→ **Aim of the task**
Copy only what lies from the line containing "hơn. Đây là" through the line containing "ゴールデンウィーク休業のお知らせ" in the entries below, keeping both end lines exact and dropping every picture.

*** Opening of Exercise materials ***

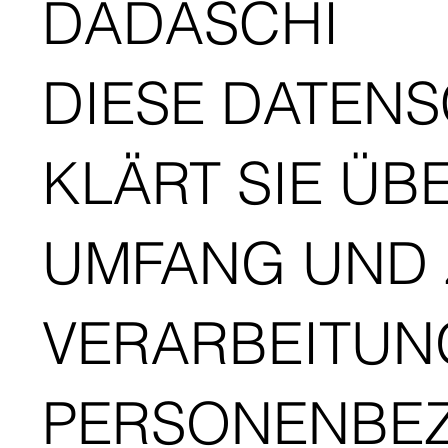
DADASCHI
DIESE DATEN
KLÄRT SIE ÜBE
UMFANG UND 
VERARBEITUN
PERSONENBE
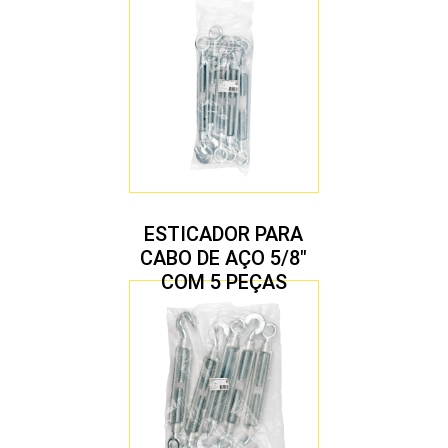
ESTICADOR PARA
CABO DE AÇO 5/8″
COM 5 PEÇAS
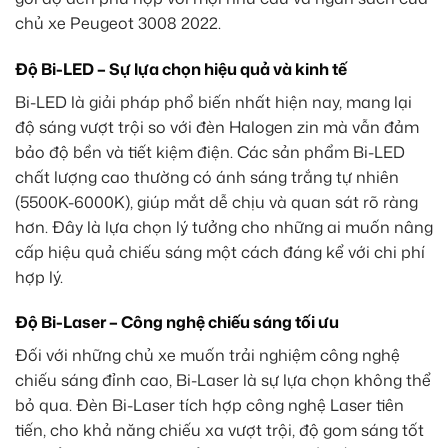
chủ xe Peugeot 3008 2022.
Độ Bi-LED – Sự lựa chọn hiệu quả và kinh tế
Bi-LED là giải pháp phổ biến nhất hiện nay, mang lại
độ sáng vượt trội so với đèn Halogen zin mà vẫn đảm
bảo độ bền và tiết kiệm điện. Các sản phẩm Bi-LED
chất lượng cao thường có ánh sáng trắng tự nhiên
(5500K-6000K), giúp mắt dễ chịu và quan sát rõ ràng
hơn. Đây là lựa chọn lý tưởng cho những ai muốn nâng
cấp hiệu quả chiếu sáng một cách đáng kể với chi phí
hợp lý.
Độ Bi-Laser – Công nghệ chiếu sáng tối ưu
Đối với những chủ xe muốn trải nghiệm công nghệ
chiếu sáng đỉnh cao, Bi-Laser là sự lựa chọn không thể
bỏ qua. Đèn Bi-Laser tích hợp công nghệ Laser tiên
tiến, cho khả năng chiếu xa vượt trội, độ gom sáng tốt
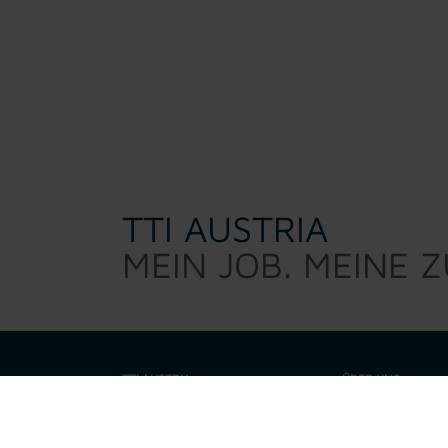
TTI AUSTRIA
MEIN JOB. MEINE 
TTI AUSTRIA
ÜBER UNS
TTI Austria sucht d
Warum TTI
sind kein 0/8/15 Per
eine Talenteschmie
Job suchen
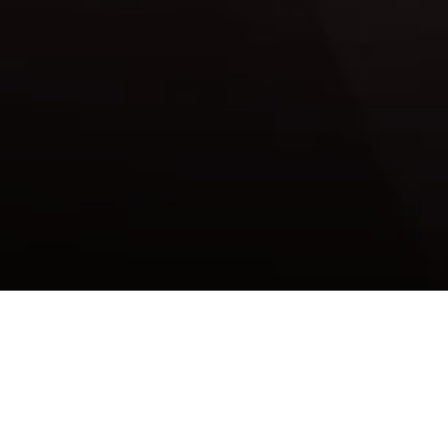
Criação de Site
para Lojas de
Móveis Planejados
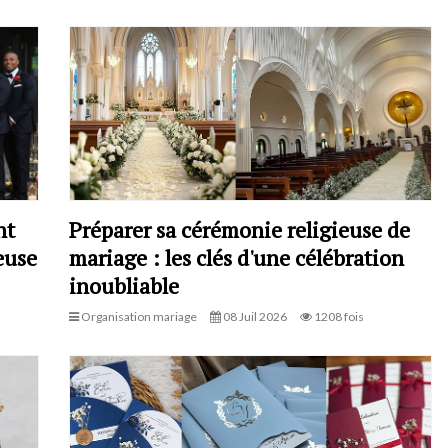
nt
Préparer sa cérémonie religieuse de
euse
mariage : les clés d'une célébration
inoubliable
Organisation mariage
08 Juil 2026
1208 fois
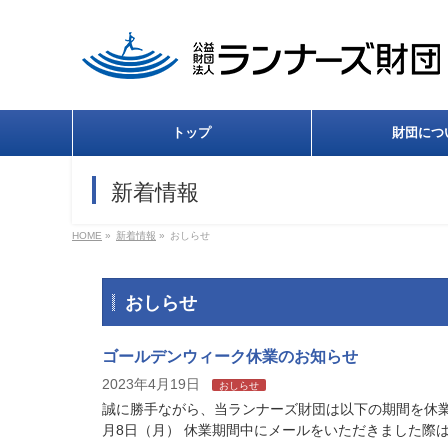
トップ
財団につ
新着情報
HOME
»
新着情報
»
おしらせ
おしらせ
ゴールデンウィーク休業のお知らせ
2023年4月19日
おしらせ
誠に勝手ながら、当ランナーズ財団は以下の期間を休業と
月8日（月） 休業期間中にメールをいただきました際は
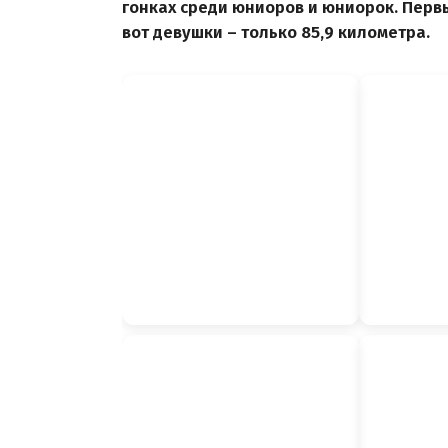
гонках среди юниоров и юниорок. Перв
вот девушки – только 85,9 километра.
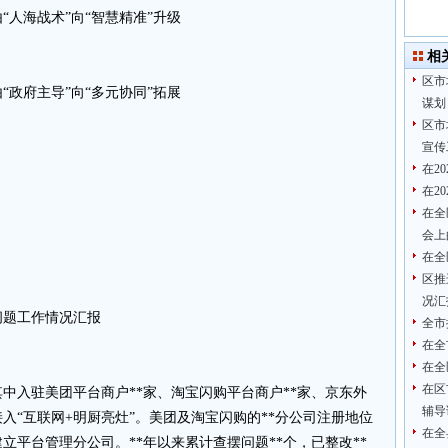
人海战术”向“智慧精准”升级
相
区市
政府主导”向“多元协同”拓展
谋划
区市
宣传
在2
在2
在全
会上
在全
区推
况汇
问题工作情况汇报
全市
在全
在全
在区
其中入驻美团平台商户**家、淘宝闪购平台商户**家、京东外
辅导
接入“互联网+明厨亮灶”。美团及淘宝闪购的**分公司注册地位
在全
立平台管理分公司。**年以来累计查摆问题**个，已整改**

*** Close of Exercise materials ***

→ **Task response**
hơn. Đây là lựa chọn lý tưởng cho những ai muốn nâng
cấp hiệu quả chiếu sáng một cách đáng kể với chi phí
hợp lý.
Độ Bi-Laser – Công nghệ chiếu sáng tối ưu
Đối với những chủ xe muốn trải nghiệm công nghệ
chiếu sáng đỉnh cao, Bi-Laser là sự lựa chọn không thể
bỏ qua. Đèn Bi-Laser tích hợp công nghệ Laser tiên
tiến, cho khả năng chiếu xa vượt trội, độ gom sáng tốt
TTI AUSTRIA
MEIN JOB. MEINE 
TTI AUSTRIA
ÜBER UNS
TTI Austria sucht d
Warum TTI
sind kein 0/8/15 Per
eine Talenteschmie
Job suchen
Criação de Site
para Lojas de
Móveis Planejados
nt
Préparer sa cérémonie religieuse de
euse
mariage : les clés d'une célébration
inoubliable
Organisation mariage
08 Juil 2026
1208 fois
トップ
財団につ
新着情報
HOME
»
新着情報
»
おしらせ
おしらせ
ゴールデンウィーク休業のお知らせ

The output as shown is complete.